1. The problem statement, all variables and given/known data
Lets say I have a spring, resting at a length x at t = 0 seconds, with a spring constant k, and at the end is attached with a block with mass m. I give the block a velocity v in the -x direction.

Now I'm asked to find the Amplitude.

2. Relevant equations

3. The attempt at a solution

Here, I'm thinking, KEmax = PEmax = 1/2 m v2 = 1/2 k A2

since the highest velocity is the initial 'push' i give it, is it safe to say I have every variable to solve for A(amplitude)?

2. May 18, 2015

### Staff: Mentor

Looks good to me so far...

3. May 18, 2015

### goonking

so when is 1/2 k A2 = 1/2 mv2 + 1/2 k x2?

is that when you don't know the max velocity? is that when you know a given velocity and distance at a given time?

4. May 18, 2015

### Staff: Mentor

This looks correct for when v = the velocity at zero displacement.
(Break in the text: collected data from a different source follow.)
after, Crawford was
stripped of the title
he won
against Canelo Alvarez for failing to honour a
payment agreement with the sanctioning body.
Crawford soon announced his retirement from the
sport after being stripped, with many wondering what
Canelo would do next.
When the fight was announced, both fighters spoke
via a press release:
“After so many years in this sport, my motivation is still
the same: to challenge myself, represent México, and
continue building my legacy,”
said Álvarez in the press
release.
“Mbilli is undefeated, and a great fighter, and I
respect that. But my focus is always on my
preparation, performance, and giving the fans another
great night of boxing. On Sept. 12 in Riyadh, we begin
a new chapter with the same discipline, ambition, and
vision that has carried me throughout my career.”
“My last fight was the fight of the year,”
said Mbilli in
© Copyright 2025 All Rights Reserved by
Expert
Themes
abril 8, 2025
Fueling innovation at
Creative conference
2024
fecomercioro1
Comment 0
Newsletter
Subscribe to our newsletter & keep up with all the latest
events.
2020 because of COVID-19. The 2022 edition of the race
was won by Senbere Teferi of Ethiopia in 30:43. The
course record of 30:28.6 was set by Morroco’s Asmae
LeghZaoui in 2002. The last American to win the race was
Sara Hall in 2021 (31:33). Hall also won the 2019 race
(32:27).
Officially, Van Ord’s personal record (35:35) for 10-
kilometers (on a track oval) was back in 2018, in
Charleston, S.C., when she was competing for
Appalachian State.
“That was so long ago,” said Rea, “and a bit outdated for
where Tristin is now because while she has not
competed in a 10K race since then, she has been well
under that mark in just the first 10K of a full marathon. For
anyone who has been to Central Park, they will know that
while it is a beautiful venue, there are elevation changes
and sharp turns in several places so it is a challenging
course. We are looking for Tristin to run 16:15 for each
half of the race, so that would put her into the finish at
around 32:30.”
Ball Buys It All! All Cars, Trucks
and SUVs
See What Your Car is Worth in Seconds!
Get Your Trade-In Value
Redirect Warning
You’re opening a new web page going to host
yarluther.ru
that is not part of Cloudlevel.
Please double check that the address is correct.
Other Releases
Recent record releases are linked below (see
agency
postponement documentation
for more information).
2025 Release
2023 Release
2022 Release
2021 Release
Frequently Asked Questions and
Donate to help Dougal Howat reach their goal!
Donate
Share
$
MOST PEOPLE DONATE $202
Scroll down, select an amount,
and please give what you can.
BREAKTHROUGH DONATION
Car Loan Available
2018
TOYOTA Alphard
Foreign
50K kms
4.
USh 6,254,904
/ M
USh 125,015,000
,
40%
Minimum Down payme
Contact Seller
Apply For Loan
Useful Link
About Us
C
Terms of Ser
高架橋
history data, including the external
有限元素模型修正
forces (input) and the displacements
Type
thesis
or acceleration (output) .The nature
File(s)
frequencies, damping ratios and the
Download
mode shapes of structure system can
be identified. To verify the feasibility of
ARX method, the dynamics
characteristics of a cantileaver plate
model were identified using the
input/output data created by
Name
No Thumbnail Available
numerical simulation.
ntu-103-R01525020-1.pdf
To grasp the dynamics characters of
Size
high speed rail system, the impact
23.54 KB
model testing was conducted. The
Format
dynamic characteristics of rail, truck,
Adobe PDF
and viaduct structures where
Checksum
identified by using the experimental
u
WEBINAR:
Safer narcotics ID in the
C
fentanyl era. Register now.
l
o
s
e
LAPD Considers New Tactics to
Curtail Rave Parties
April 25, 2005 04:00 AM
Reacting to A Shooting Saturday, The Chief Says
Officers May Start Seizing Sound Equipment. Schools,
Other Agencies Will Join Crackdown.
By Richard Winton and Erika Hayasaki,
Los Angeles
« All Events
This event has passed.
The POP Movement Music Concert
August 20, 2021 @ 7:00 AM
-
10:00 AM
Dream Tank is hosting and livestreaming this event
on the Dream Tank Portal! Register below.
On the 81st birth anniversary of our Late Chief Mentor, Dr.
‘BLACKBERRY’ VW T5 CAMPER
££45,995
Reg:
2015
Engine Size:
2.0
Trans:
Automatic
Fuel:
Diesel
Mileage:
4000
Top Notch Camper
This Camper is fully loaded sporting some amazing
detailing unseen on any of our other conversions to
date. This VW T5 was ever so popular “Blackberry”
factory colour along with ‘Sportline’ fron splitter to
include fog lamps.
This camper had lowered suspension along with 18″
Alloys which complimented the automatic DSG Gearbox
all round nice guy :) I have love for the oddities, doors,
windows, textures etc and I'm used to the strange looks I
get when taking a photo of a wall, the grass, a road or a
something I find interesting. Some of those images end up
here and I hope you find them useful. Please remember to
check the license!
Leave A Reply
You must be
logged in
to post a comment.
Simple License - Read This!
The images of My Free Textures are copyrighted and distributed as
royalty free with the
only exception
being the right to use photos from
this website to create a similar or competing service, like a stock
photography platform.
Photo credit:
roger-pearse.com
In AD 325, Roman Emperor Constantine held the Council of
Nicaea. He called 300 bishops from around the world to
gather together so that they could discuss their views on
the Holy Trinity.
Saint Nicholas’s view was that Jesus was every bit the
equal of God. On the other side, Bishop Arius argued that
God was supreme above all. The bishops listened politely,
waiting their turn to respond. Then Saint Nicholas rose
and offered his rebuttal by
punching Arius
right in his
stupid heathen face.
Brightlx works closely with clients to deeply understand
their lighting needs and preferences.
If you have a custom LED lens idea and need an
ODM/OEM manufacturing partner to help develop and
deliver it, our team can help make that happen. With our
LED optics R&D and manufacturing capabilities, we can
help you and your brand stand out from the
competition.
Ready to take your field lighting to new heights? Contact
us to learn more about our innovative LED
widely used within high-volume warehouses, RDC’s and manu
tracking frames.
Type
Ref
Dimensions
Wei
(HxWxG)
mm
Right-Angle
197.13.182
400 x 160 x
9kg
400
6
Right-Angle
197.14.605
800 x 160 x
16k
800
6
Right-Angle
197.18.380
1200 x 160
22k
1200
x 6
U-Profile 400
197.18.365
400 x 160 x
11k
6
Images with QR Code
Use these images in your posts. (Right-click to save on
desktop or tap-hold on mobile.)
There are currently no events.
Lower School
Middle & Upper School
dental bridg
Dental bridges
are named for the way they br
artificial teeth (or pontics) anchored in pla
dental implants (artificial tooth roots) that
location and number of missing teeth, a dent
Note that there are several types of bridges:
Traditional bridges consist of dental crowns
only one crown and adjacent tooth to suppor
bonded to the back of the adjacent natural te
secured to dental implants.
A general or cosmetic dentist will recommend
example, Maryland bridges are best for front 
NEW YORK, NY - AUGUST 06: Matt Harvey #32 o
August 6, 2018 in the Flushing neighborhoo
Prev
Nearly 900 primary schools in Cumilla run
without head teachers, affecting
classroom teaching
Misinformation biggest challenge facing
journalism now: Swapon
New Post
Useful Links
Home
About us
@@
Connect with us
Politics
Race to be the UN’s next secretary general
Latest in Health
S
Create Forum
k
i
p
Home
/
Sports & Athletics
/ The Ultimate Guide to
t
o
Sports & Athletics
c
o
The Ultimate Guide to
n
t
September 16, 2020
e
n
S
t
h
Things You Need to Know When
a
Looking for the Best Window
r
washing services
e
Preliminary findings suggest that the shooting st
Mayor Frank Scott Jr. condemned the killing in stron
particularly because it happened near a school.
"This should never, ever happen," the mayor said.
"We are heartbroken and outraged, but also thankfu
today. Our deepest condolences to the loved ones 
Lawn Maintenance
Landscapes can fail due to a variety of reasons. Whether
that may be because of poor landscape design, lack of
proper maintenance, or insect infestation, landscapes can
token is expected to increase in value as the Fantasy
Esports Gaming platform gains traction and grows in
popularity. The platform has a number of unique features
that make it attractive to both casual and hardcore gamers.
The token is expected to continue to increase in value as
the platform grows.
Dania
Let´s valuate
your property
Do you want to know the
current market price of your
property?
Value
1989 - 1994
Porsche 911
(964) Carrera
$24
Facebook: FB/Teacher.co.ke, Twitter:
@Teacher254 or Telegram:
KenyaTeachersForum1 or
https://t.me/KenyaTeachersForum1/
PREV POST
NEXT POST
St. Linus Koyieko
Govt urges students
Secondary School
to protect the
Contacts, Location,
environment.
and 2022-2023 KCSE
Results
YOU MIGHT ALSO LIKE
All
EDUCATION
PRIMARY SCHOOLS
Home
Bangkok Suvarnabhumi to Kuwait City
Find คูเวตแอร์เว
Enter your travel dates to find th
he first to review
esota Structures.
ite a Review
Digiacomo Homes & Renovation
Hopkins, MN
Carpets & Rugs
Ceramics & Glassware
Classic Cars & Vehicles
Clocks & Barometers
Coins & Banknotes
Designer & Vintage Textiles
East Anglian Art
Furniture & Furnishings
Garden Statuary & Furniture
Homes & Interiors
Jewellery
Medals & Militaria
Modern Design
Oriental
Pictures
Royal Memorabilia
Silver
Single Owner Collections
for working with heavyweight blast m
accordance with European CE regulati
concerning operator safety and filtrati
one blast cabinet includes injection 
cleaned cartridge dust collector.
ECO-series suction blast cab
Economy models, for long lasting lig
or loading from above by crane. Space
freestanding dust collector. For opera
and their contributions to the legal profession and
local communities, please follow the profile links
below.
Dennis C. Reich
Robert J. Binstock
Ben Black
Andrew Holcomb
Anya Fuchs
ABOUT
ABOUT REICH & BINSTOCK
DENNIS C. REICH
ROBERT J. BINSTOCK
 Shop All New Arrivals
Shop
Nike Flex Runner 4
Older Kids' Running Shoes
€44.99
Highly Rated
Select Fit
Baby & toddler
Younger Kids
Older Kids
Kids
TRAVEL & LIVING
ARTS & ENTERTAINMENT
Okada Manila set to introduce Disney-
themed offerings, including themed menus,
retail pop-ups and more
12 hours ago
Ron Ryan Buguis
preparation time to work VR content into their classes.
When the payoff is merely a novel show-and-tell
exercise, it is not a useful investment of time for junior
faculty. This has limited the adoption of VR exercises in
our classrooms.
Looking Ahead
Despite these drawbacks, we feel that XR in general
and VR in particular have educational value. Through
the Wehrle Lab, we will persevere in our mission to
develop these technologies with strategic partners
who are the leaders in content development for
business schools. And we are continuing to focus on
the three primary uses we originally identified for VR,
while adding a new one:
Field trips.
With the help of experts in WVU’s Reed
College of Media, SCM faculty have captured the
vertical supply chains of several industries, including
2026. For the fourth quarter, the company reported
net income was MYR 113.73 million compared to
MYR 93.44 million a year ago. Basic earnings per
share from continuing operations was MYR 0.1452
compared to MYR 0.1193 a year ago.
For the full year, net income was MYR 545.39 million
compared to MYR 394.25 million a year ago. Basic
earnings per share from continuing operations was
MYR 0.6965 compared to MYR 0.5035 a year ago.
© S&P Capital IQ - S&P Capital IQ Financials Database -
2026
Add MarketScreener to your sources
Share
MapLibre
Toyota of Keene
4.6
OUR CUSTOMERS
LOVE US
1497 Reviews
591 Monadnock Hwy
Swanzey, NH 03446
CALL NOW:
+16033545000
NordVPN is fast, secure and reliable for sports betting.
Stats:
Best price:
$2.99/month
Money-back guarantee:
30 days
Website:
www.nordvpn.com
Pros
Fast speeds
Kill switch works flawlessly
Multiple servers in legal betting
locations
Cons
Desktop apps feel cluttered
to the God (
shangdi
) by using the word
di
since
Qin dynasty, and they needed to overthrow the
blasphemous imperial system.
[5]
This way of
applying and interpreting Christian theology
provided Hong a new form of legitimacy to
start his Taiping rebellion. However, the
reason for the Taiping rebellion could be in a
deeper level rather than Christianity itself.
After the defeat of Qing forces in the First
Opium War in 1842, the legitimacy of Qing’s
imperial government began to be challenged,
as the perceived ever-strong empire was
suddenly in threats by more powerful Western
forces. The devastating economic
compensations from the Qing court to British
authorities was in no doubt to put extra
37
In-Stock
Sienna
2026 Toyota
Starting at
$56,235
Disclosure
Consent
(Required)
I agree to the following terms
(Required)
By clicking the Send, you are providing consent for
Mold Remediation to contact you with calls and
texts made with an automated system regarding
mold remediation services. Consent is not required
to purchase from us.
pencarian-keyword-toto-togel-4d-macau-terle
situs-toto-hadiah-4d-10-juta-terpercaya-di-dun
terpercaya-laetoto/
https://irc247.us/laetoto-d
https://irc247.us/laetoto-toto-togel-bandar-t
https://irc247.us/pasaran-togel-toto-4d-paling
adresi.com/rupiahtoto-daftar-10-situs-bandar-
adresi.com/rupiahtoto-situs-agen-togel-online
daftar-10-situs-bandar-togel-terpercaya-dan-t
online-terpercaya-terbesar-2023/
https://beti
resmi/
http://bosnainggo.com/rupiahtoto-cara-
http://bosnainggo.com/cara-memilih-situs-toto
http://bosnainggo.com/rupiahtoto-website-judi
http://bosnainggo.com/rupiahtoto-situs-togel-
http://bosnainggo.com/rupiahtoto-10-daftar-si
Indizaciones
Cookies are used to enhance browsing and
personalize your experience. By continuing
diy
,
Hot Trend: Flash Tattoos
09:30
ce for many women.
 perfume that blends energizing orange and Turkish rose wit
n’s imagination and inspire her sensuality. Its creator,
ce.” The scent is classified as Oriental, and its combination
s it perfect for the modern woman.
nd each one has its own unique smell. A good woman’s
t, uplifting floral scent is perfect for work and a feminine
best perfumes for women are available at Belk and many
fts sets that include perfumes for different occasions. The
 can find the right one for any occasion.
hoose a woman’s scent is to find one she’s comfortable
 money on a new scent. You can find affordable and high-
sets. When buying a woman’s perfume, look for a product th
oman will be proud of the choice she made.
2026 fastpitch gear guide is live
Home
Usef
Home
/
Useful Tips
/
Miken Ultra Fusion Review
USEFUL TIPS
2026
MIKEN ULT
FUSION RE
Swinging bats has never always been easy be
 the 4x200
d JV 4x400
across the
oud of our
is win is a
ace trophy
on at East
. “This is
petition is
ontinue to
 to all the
This is confusing. Why are you adding the two terms on the RHS?

5. May 18, 2015

### goonking

I think to add up the total energy at a given time so KEmax =PEmax = 1/2 k x2 at a given time + 1/2 mv2 at a given time

I could be wrong though

6. May 18, 2015

### Staff: Mentor

That does look correct, but you should add subscripts to the velocity v to make it clear what you mean in each case. KE max is at zero displacement, and PE max is at maximum displacement. And KE + PE at any given point is equal to KE max or PE max.

7. May 18, 2015

### goonking

KEmax =PEmax = 1/2 k x^2 at a given time + 1/2 mv^2 at a given time = 1/2 k A 2

then I can solve for Amplitude, if I'm given a time where displacement isn't 0

correct?

8. May 18, 2015

### Staff: Mentor

Not quite.

KEmax = PEmax = 1/2 k A^2 = 1/2 m v(x=0)^2. At any given time KEmax = PEmax = 1/2 k x^2 + 1/2 m v^2

Where A = max amplitude.

9. May 18, 2015

### goonking

isn't that what i typed out?

10. May 18, 2015

### Staff: Mentor

Not the way I read it. I bolded the things I changed and added.